Thursday, 25 September 2014

The Amazing Spider-Man 2

The Amazing Spider-Man 2 is the sequel to the 2012 remake that nobody asked for, The Amazing Spider-Man. The first film was decent, but did little to improve upon the Spider-Man films that came before it. Does the sequel fare any better?

The Amazing Spider-Man 2 is better than, or at least it fixes some of the problems from the first film. Andrew Garfield is great as Spider-Man; he has enough quips and funny moments and really embodies the comical webslinger. All of the actors do a great job. Emma Stone is a brilliant Gwen Stacy again except this time the dialogue between her and Peter isn’t quite as stilted and awkward. Jamie Foxx blows it out of the water as Electro, or more specifically as his alter ego Max Dillon, the meekest and shyest man imaginable but hiding a creepy obsession with Spider-Man after he saves his life. This initially gives the two rivals a very interesting dynamic but is sadly dropped towards the end of the film. An unexpected surprise was Dane DeHaan as Harry Osborn/Green Goblin. DeHaan is excellent in everything else he’s been in and he’s great here, and what surprised me was what a great goblin he made. He has the cackle down and everything.

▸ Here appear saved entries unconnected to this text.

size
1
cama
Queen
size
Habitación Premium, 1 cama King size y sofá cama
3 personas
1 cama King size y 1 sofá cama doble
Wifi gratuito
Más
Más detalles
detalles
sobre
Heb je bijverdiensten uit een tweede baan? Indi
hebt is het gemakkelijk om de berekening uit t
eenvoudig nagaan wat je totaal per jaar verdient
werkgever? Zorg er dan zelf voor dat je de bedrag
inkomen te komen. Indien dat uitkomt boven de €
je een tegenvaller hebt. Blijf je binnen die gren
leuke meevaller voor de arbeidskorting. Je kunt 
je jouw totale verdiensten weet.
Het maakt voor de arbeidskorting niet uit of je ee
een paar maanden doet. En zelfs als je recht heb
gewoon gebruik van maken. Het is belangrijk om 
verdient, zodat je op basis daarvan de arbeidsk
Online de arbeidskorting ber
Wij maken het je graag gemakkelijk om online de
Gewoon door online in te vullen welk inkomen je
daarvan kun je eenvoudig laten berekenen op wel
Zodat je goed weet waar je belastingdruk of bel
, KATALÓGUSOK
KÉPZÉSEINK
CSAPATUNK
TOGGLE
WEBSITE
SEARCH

The music in this film, by none other than Hans Zimmer himself, is also really good and used to full effect. For example, when Electro uses his electricity there is a sudden burst of dubstep. You’re probably thinking, “Wow that sounds awful!” just like I was but somehow it works. It may be a bit in your face, but so is this movie with its big action and bright colours and I don’t think it’d be as enjoyable if it wasn’t.

There are problems. First of all, you leave the movie feeling like you’ve seen the majority of it before, due mostly to the trailers; if you’ve seen one you’ve seen about half of the best bits already. That being said, the good bits are really good. This is thanks to the superb special effects. The movie also suffers from being over stuffed with too many plot points and villains; there really wasn’t enough of any of the villains, Green Goblin in particular. Sadly, It feels as if this entry suffers from middle movie syndrome; as if it only exists to set up either the next Spider-Man film or the proposed Sinister Six film. You’d think that the people behind the scenes would have learnt from the mistakes made in the last trilogy and avoid this very thing.

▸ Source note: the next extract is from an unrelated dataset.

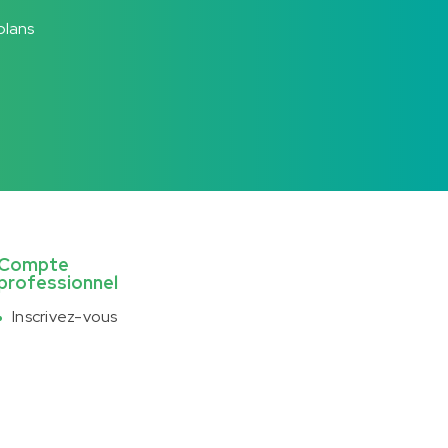
plans
Compte
professionnel
Inscrivez-vous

Also, whilst Andrew Garfield makes a good Spider-Man, he makes a horrible Peter Parker. I mean he’s a good actor but he just isn’t a good Peter Parker, he’s way too cool. I suppose it’s not a huge crime, in this film he’s a confident superhero so at least he has an excuse but it’ll probably grate with fans of the comicbook – personally I prefer Peter Parker when he’s more relatable. Also you may have heard Paul Giamatti makes an appearance as Rhino… he does, for all of five minutes! Also he seems to be doing some kind of Russian accent, a horrible, horrible Russian accent; I could only hear the word “Spider” through his terrible, over the top drawl.

The Amazing Spider-Man 2 is a good film but, like the first one, that doesn’t justify it being made. This film is on par with Spider-Man 3, take that as you will and the first two Spider-Man films directed by Sam Raimi are still much better. If you like superhero films give it a chance, it offers some good action scenes, Electro is a joy to watch, and IT IS a huge improvement on the first in my opinion. But if you are tired of Spider-Man or superhero films in general, and you’re waiting for the right film to rejuvenate your love for them, this film is not it.

The Amazing Spider-Man 2 gets 3 out of 5 stars. It’s pretty good. It won’t change the world, but superhero fans will enjoy it for what it is.